Assignment. Could you reproduce the entries exactly, omitting every picture?

Provided data.
§
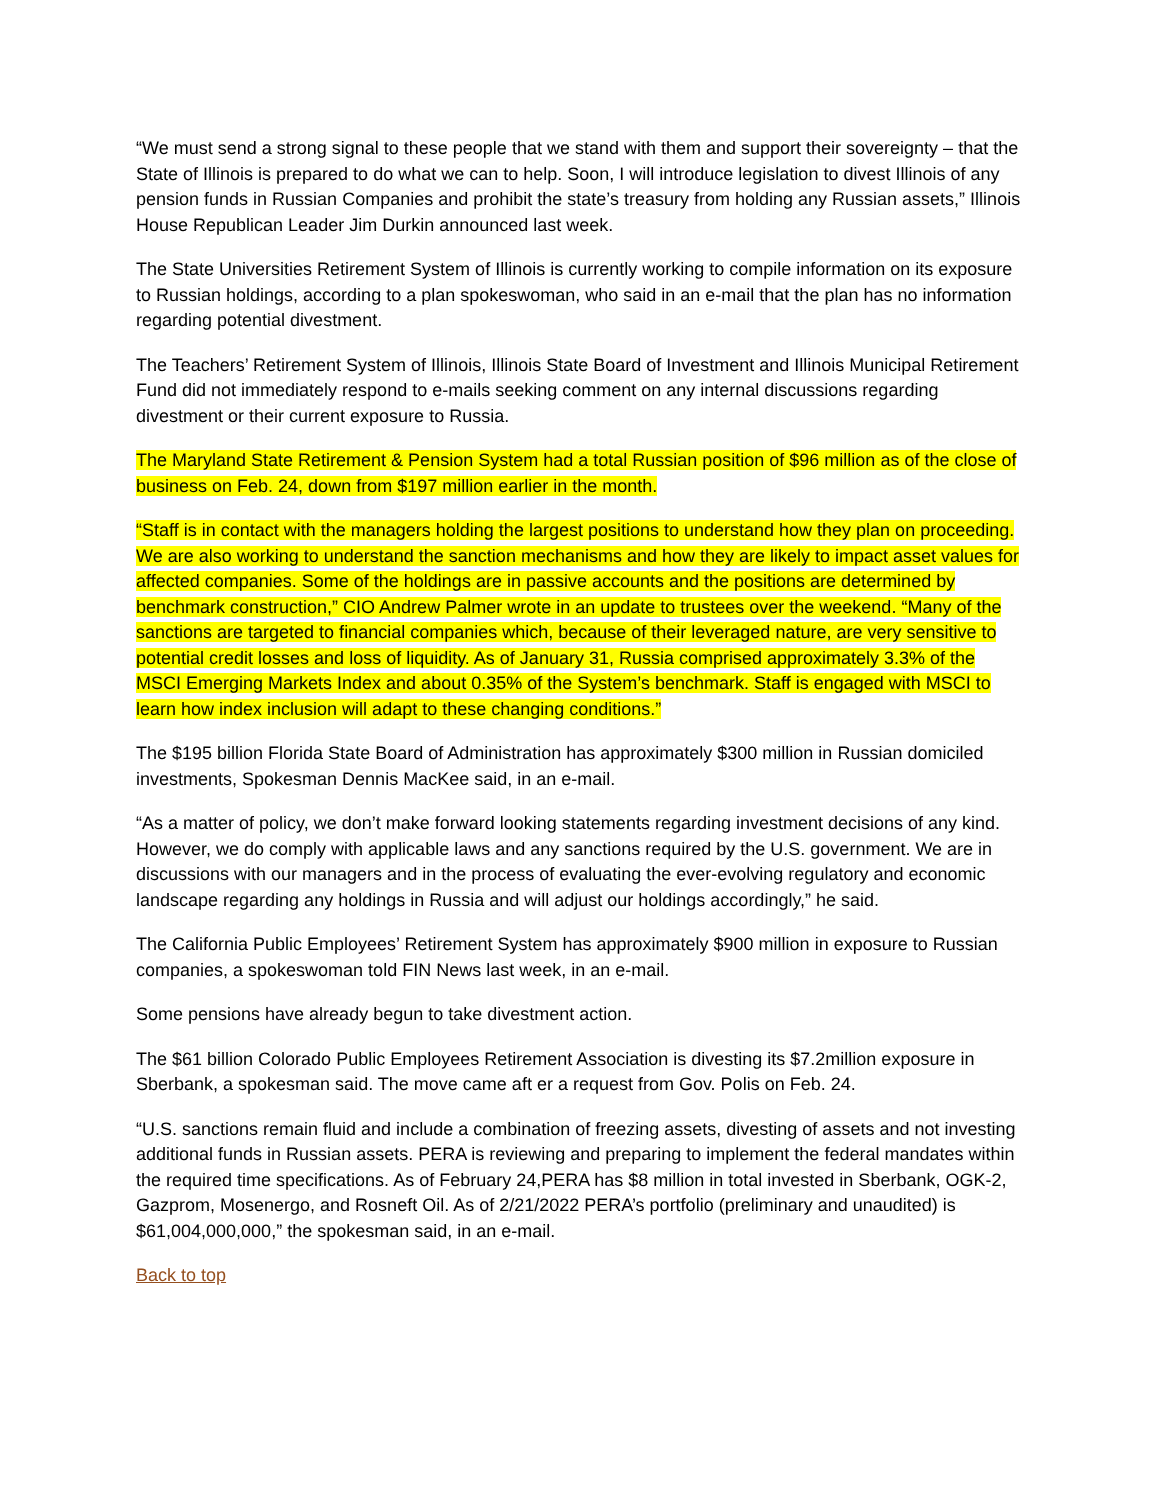“We must send a strong signal to these people that we stand with them and support their sovereignty – that the State of Illinois is prepared to do what we can to help. Soon, I will introduce legislation to divest Illinois of any pension funds in Russian Companies and prohibit the state’s treasury from holding any Russian assets,” Illinois House Republican Leader Jim Durkin announced last week.
The State Universities Retirement System of Illinois is currently working to compile information on its exposure to Russian holdings, according to a plan spokeswoman, who said in an e-mail that the plan has no information regarding potential divestment.
The Teachers’ Retirement System of Illinois, Illinois State Board of Investment and Illinois Municipal Retirement Fund did not immediately respond to e-mails seeking comment on any internal discussions regarding divestment or their current exposure to Russia.
The Maryland State Retirement & Pension System had a total Russian position of $96 million as of the close of business on Feb. 24, down from $197 million earlier in the month.
“Staff is in contact with the managers holding the largest positions to understand how they plan on proceeding. We are also working to understand the sanction mechanisms and how they are likely to impact asset values for affected companies. Some of the holdings are in passive accounts and the positions are determined by benchmark construction,” CIO Andrew Palmer wrote in an update to trustees over the weekend. “Many of the sanctions are targeted to financial companies which, because of their leveraged nature, are very sensitive to potential credit losses and loss of liquidity. As of January 31, Russia comprised approximately 3.3% of the MSCI Emerging Markets Index and about 0.35% of the System’s benchmark. Staff is engaged with MSCI to learn how index inclusion will adapt to these changing conditions.”
The $195 billion Florida State Board of Administration has approximately $300 million in Russian domiciled investments, Spokesman Dennis MacKee said, in an e-mail.
“As a matter of policy, we don’t make forward looking statements regarding investment decisions of any kind. However, we do comply with applicable laws and any sanctions required by the U.S. government. We are in discussions with our managers and in the process of evaluating the ever-evolving regulatory and economic landscape regarding any holdings in Russia and will adjust our holdings accordingly,” he said.
The California Public Employees’ Retirement System has approximately $900 million in exposure to Russian companies, a spokeswoman told FIN News last week, in an e-mail.
Some pensions have already begun to take divestment action.
The $61 billion Colorado Public Employees Retirement Association is divesting its $7.2million exposure in Sberbank, a spokesman said. The move came aft er a request from Gov. Polis on Feb. 24.
“U.S. sanctions remain fluid and include a combination of freezing assets, divesting of assets and not investing additional funds in Russian assets. PERA is reviewing and preparing to implement the federal mandates within the required time specifications. As of February 24,PERA has $8 million in total invested in Sberbank, OGK-2, Gazprom, Mosenergo, and Rosneft Oil. As of 2/21/2022 PERA’s portfolio (preliminary and unaudited) is $61,004,000,000,” the spokesman said, in an e-mail.
Back to top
§
Task answer.
“We must send a strong signal to these people that we stand with them and support their sovereignty – that the State of Illinois is prepared to do what we can to help. Soon, I will introduce legislation to divest Illinois of any pension funds in Russian Companies and prohibit the state’s treasury from holding any Russian assets,” Illinois House Republican Leader Jim Durkin announced last week.
The State Universities Retirement System of Illinois is currently working to compile information on its exposure to Russian holdings, according to a plan spokeswoman, who said in an e-mail that the plan has no information regarding potential divestment.
The Teachers’ Retirement System of Illinois, Illinois State Board of Investment and Illinois Municipal Retirement Fund did not immediately respond to e-mails seeking comment on any internal discussions regarding divestment or their current exposure to Russia.
The Maryland State Retirement & Pension System had a total Russian position of $96 million as of the close of business on Feb. 24, down from $197 million earlier in the month.
“Staff is in contact with the managers holding the largest positions to understand how they plan on proceeding. We are also working to understand the sanction mechanisms and how they are likely to impact asset values for affected companies. Some of the holdings are in passive accounts and the positions are determined by benchmark construction,” CIO Andrew Palmer wrote in an update to trustees over the weekend. “Many of the sanctions are targeted to financial companies which, because of their leveraged nature, are very sensitive to potential credit losses and loss of liquidity. As of January 31, Russia comprised approximately 3.3% of the MSCI Emerging Markets Index and about 0.35% of the System’s benchmark. Staff is engaged with MSCI to learn how index inclusion will adapt to these changing conditions.”
The $195 billion Florida State Board of Administration has approximately $300 million in Russian domiciled investments, Spokesman Dennis MacKee said, in an e-mail.
“As a matter of policy, we don’t make forward looking statements regarding investment decisions of any kind. However, we do comply with applicable laws and any sanctions required by the U.S. government. We are in discussions with our managers and in the process of evaluating the ever-evolving regulatory and economic landscape regarding any holdings in Russia and will adjust our holdings accordingly,” he said.
The California Public Employees’ Retirement System has approximately $900 million in exposure to Russian companies, a spokeswoman told FIN News last week, in an e-mail.
Some pensions have already begun to take divestment action.
The $61 billion Colorado Public Employees Retirement Association is divesting its $7.2million exposure in Sberbank, a spokesman said. The move came aft er a request from Gov. Polis on Feb. 24.
“U.S. sanctions remain fluid and include a combination of freezing assets, divesting of assets and not investing additional funds in Russian assets. PERA is reviewing and preparing to implement the federal mandates within the required time specifications. As of February 24,PERA has $8 million in total invested in Sberbank, OGK-2, Gazprom, Mosenergo, and Rosneft Oil. As of 2/21/2022 PERA’s portfolio (preliminary and unaudited) is $61,004,000,000,” the spokesman said, in an e-mail.
Back to top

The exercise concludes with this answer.